## BRANO PROPOSTO

+++

Ricordo ancora un titolo che catturò la mia attenzione e mi obbligò a continuare a leggere l’intero articolo. Riportava la notizia che  40 milioni di polacchi sarebbero entrati in Inghilterra, e non c’era posto per tutti. Lo lessi proprio mentre stavo scendendo dal treno, e mi colpì tanto da  riuscire perfino a distogliermi dalle mie congetture mentali mattutine. Pensai che doveva esserci stata qualche esplosione nucleare in Russia, o qualcosa di simile, e cominciai subito a preoccuparmi di come fare a rendere disponibile una stanza a casa mia, per ricevere la mia quota di rifugiati polacchi. Mi fermai a leggere l’articolo per completo e mi resi conto che la notizia riguardava l’ingresso della Polonia nell’Unione Europea e questo, secondo il Daily Mail, avrebbe segnato la fine del paese, in quanto 40 milioni di polacchi avrebbero approfittato di quell’opportunità per entrare in Gran Bretagna. Mi parve davvero un’esagerazione, e con la stessa freddezza di un analista politico, mi domandai se questo giornale, che promuoveva l’idea di un mondo  in cui la razza umana si divide in due, quelli che hanno avuto la fortuna di nascere nel Regno Unito da un lato e quelli che aspettano solo l’occasione per trasferirsi lì, ai danni dei lavoratori britannici, dall’altro avesse un pubblico di lettori. Col tempo, scoprii che ne aveva, e non pochi, ma io continuavo a leggere quelle notizie con l’ironia e la freddezza che la distanza da quelle vicende mi consentiva di avere.

Passarono gli anni, ed io cominciai a faticare per trovare dei lavori qualificati, tanto che, compiuti i cinquant’anni, mi ritrovai senza lavoro. Non ebbi altra scelta che accettare un impiego senza alcun tipo di qualifica, e così cominciai a lavorare in una fabbrica. Dovetti fingere di essere una persona senza alcun titolo di studio o conoscenze varie, perché i datori di lavoro non se ne fanno nulla delle persone che hanno studiato, in quell’ambiente. Ci occupavamo della preparazione di confezioni di frutta per i supermercati, ed io divenni velocissimo a separare i rametti d’uva con le forbici. Un nastro trasporta le casse con all’interno i rami di uva, e queste casse, del peso di circa dieci kili l’una, vanno sollevate e spostate su di un tavolo che deve essere stato precedentemente pulito, e aperte; bisogna togliere l’imballaggio che protegge i chicchi e buttarlo nel contenitore per il riciclaggio, dopodichè si prendono in mano delle forbici, attaccate al tavolo attraverso una catenella, e si cominciano a tagliare i rametti. Poi bisogna prendere delle confezioni di plastica e se non ce ne sono a portata di mano, andarle a cercare dall’altro lato del capannone; a volte bisogna staccarle l’una dall’altra perchè possono attaccarsi tra di loro, e una volta separate, si procede a mettere un rametto da 400 grammi in ogni cassettina e a pesarle, e si aspetta che la bilancia elettronica dica “Well done”, che significa che il peso è giusto. In caso contrario, se pesa di più bisogna levare qualche rametto, mentre se pesa di meno aggiungerne, ma non devono essercene mai più di tre a confezione, perché questa è la procedura standard. Infine, si mettono le cassettine su un nastro che spesso è già occupato da altre confezioni di uva che sono state riempite da altri operai, e in quel caso bisogna aspettare, come se fosse facile  in quella catena di montaggio; quando si crea lo spazio, si mettono le cassettine sul nastro e si spingono dentro, mentre le altre casse più grandi, ormai vuote, si spostano su un altro nastro. Tutta questa operazione, finalizzata a produrre cassettine di uva precisamente da 400 grammi l’una, deve svolgersi in circa venti secondi, e tutto ciò per permettere a dei vecchi golosi di mangiarsi la loro uva in confezioni di plastica che inquinano l’ambiente e basta. Quei vecchi ingordi, come se non bastasse, sarebbero stati proprio coloro che avrebbero votato a favore della Brexit di lì a poco, come poi mi resi conto.

+++

## DATI FORNITI
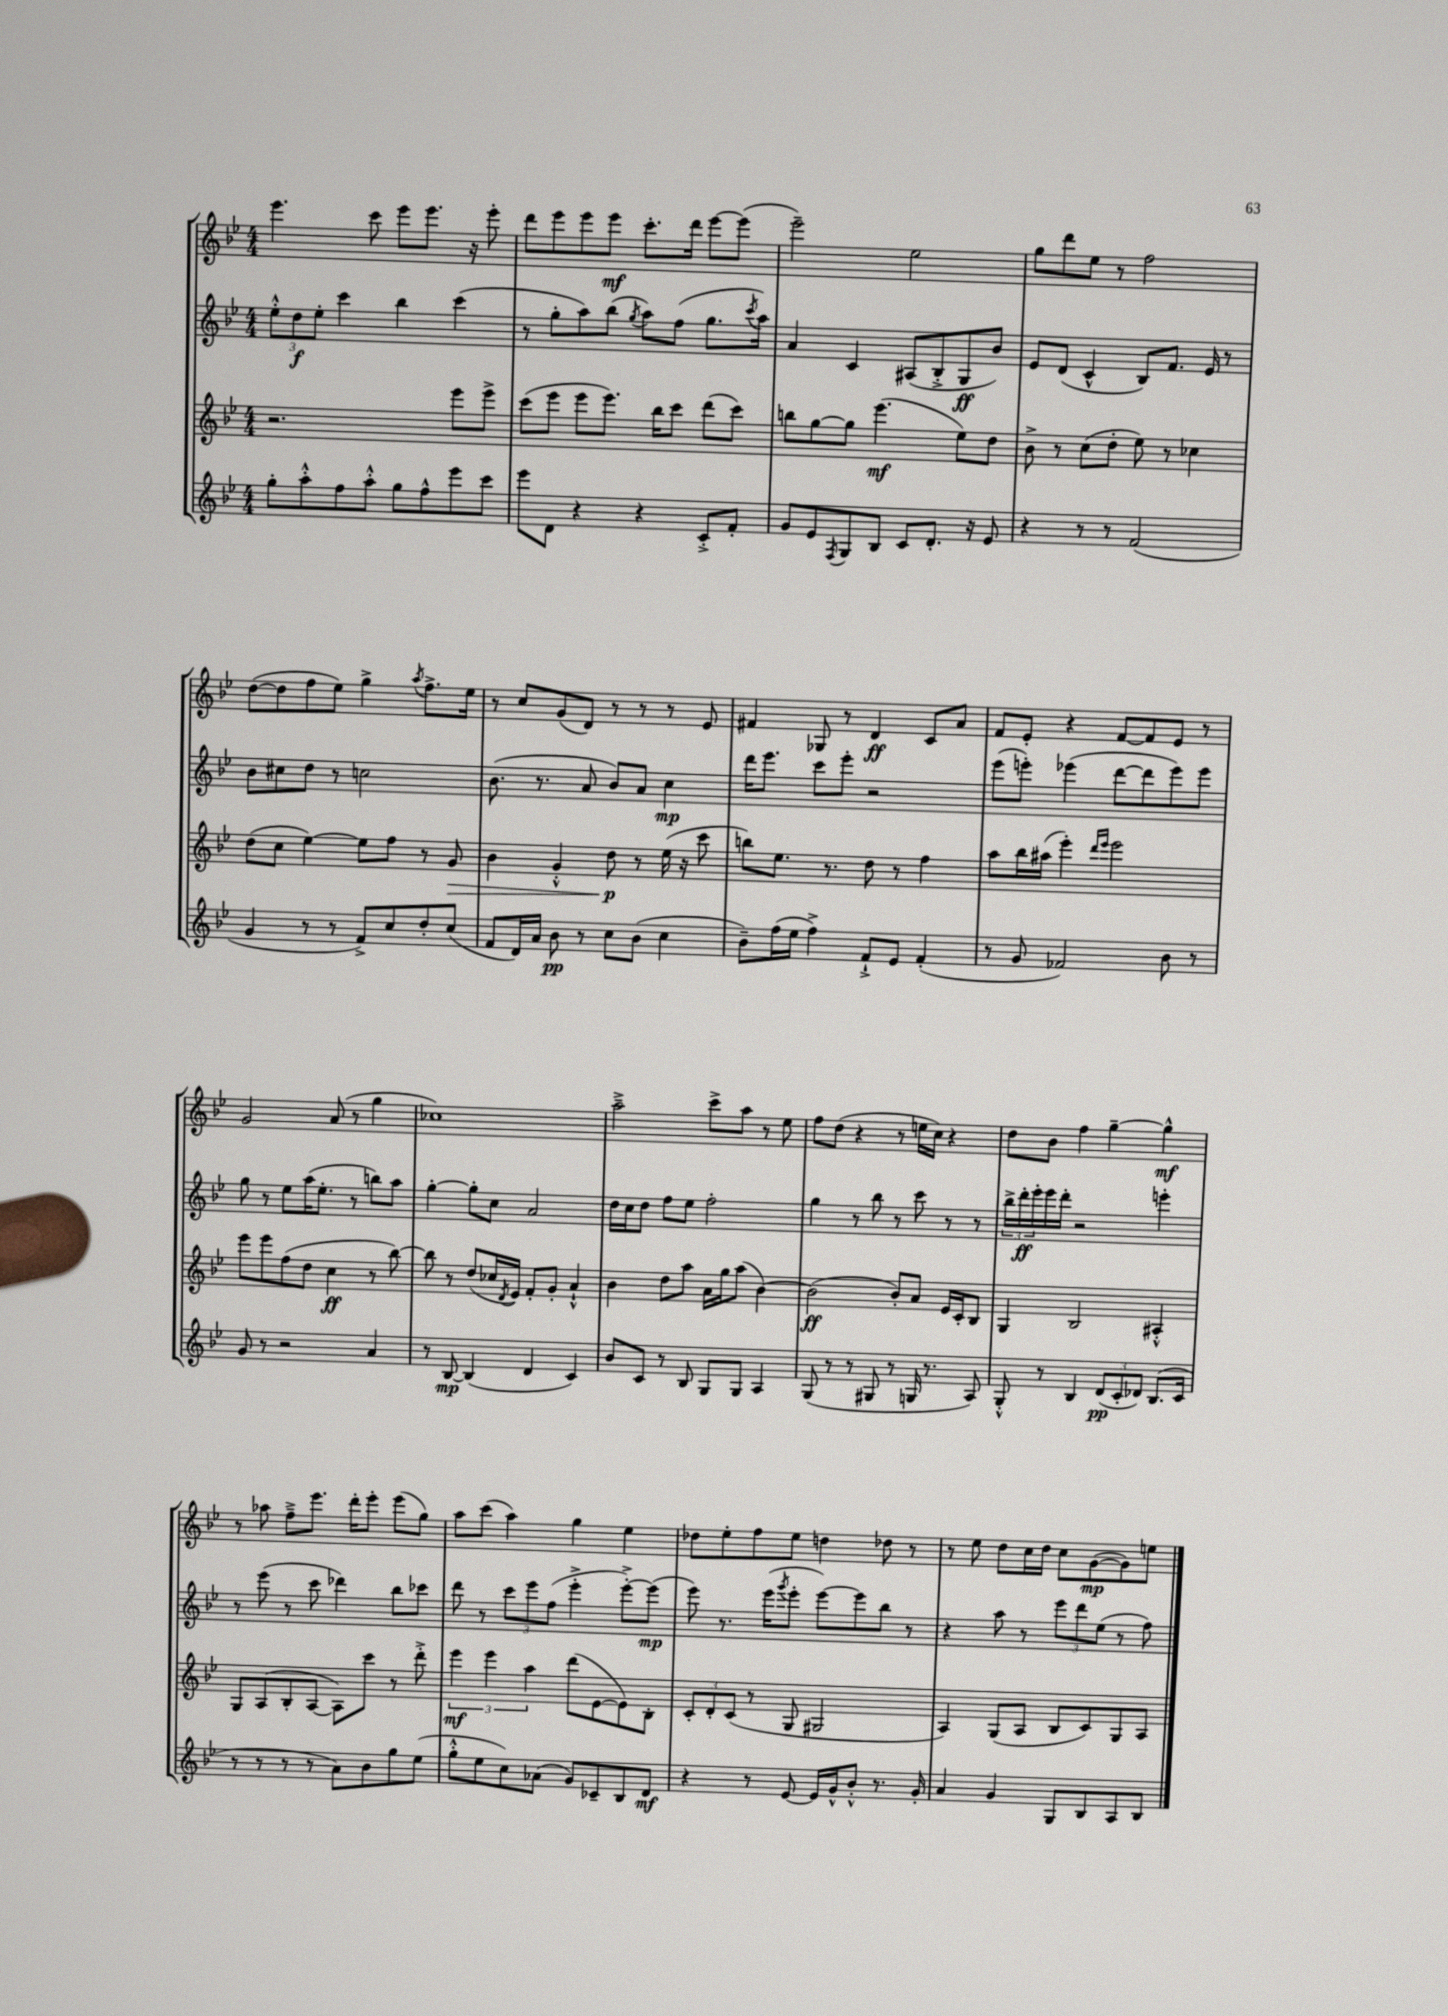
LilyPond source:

+++

## REQUISITI DEL COMPITO
Secondo il brano proposto, in quanto tempo deve svolgersi l'intera operazione per produrre le cassettine di uva da 400 grammi?

## IL RISULTATO
In circa venti secondi.